In response to a similar lawsuit filed last year by the city of Spokane, Washington, Monsanto said a previous incarnation of the company produced the PCBs, which it said "served an important fire protection and safety purpose."

"PCBs sold at the time were a lawful and useful product that was then incorporated by third parties into other useful products," Charla Lord, a company spokeswoman, wrote. "If improper disposal or other improper uses created the necessity for clean-up costs, then these other third parties would bear responsibility for these costs."

Several other cities — including Seattle, Portland, Oregon, and Oakland, Berkeley, San Jose, Long Beach and San Diego, California — have also sued Monsanto over PCB pollution, the Attorney General's Office said. Those cases are ongoing.

Ferguson, a Democrat, pointed to internal Monsanto documents that show the company long knew about the danger the chemicals posed. In 1937, an internal memo said testing on animals showed "systemic toxic effects" from prolonged exposure by inhaling PCB fumes or ingestion. In 1969, a company committee on PCBs noted, "There is too much customer/market need and selfishly too much Monsanto profit to go out."

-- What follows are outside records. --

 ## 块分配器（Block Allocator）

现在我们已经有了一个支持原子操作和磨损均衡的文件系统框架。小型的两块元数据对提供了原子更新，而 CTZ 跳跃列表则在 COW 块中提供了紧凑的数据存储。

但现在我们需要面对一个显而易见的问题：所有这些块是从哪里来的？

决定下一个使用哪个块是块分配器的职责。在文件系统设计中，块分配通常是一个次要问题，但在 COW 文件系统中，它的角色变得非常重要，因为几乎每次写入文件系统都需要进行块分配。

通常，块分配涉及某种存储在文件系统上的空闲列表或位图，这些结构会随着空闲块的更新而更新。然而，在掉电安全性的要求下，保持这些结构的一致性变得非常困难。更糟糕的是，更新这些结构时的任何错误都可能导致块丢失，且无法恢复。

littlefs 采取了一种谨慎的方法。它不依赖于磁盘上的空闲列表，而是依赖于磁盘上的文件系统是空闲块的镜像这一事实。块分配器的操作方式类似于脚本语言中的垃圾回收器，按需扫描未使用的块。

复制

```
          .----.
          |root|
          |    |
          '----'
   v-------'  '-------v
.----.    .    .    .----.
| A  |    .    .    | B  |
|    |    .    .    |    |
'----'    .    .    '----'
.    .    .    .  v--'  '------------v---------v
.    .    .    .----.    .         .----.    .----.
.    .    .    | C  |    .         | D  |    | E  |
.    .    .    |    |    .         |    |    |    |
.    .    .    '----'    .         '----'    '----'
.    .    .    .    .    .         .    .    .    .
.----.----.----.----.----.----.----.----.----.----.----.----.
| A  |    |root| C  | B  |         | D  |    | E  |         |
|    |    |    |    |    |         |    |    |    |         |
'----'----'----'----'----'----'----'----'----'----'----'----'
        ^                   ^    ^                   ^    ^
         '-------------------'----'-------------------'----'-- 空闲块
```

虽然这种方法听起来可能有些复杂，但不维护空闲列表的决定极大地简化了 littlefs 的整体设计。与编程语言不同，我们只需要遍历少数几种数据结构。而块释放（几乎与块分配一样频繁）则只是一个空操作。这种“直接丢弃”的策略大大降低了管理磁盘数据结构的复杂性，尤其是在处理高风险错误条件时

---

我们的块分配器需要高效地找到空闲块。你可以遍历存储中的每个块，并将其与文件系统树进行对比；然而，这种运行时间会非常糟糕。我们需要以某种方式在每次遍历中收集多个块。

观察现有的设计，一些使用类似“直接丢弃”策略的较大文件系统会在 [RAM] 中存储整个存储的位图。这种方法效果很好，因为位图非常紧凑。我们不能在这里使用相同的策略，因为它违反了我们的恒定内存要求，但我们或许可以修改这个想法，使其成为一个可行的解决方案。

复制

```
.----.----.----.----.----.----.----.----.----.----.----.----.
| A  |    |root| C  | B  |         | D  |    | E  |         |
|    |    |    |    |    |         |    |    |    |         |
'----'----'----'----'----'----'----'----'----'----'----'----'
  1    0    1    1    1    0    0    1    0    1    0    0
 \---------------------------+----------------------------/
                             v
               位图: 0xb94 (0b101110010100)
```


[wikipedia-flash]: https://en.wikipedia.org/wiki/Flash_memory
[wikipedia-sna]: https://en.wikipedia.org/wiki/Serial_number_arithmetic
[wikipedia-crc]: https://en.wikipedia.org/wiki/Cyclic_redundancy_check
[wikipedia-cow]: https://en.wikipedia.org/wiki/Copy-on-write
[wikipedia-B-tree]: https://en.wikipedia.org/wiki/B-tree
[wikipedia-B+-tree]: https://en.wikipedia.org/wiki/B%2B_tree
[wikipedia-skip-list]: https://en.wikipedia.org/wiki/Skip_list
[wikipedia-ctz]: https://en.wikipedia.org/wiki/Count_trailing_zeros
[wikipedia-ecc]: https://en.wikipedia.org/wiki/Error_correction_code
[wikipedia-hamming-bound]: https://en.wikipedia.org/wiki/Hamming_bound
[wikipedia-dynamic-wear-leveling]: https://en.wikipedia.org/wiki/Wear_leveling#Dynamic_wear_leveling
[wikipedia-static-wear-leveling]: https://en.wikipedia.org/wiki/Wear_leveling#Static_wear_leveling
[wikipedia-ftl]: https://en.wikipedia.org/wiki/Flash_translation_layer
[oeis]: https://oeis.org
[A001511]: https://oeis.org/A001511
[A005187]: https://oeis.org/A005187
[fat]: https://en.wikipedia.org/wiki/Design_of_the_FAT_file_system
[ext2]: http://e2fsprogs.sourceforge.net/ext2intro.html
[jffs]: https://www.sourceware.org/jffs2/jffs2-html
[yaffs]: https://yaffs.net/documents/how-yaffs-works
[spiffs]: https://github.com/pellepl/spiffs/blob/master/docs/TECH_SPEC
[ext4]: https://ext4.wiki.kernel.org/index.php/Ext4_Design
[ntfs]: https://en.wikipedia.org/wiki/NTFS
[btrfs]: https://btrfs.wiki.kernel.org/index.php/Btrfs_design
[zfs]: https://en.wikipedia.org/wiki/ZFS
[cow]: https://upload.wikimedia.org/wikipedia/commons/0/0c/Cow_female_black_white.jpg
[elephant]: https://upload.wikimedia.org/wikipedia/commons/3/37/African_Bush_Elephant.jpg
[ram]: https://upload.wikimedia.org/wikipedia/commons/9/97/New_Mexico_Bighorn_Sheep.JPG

"There is little probability that any action that can be taken will prevent the growing incrimination of specific polychlorinated biphenyls … as nearly global environmental contaminants leading to contamination of human food (particularly fish), the killing of some marine species (shrimp), and the possible extinction of several species of fish eating birds," a committee memo said.

Nevertheless, Monsanto told officials around the country the contrary. In a letter to New Jersey's Department of Conservation that year, Monsanto wrote, "Based on available data, manufacturing and use experience, we do not believe PCBs to be seriously toxic."

Ferguson said that infuriated him. He noted that his great-grandparents settled along Washington's Skagit River in the late 19th century. The Skagit was one of more than 100 water bodies in the state listed in the lawsuit as being polluted with PCBs.

"That river, the Skagit River, which my family depended on to a great degree in the 19th century as they homesteaded here, is now contaminated by PCBs, as are the fish," he said. "That makes me mad."

Ferguson said his office had been in touch with counterparts in other states, but it remained unclear if other states would follow Washington's lead in suing the company.

Washington's lawsuit seeks damages on several grounds, including product liability for what it described as Monsanto's failure to warn about the danger of PCBs; negligence; and even trespass, for injuring the state's natural resources.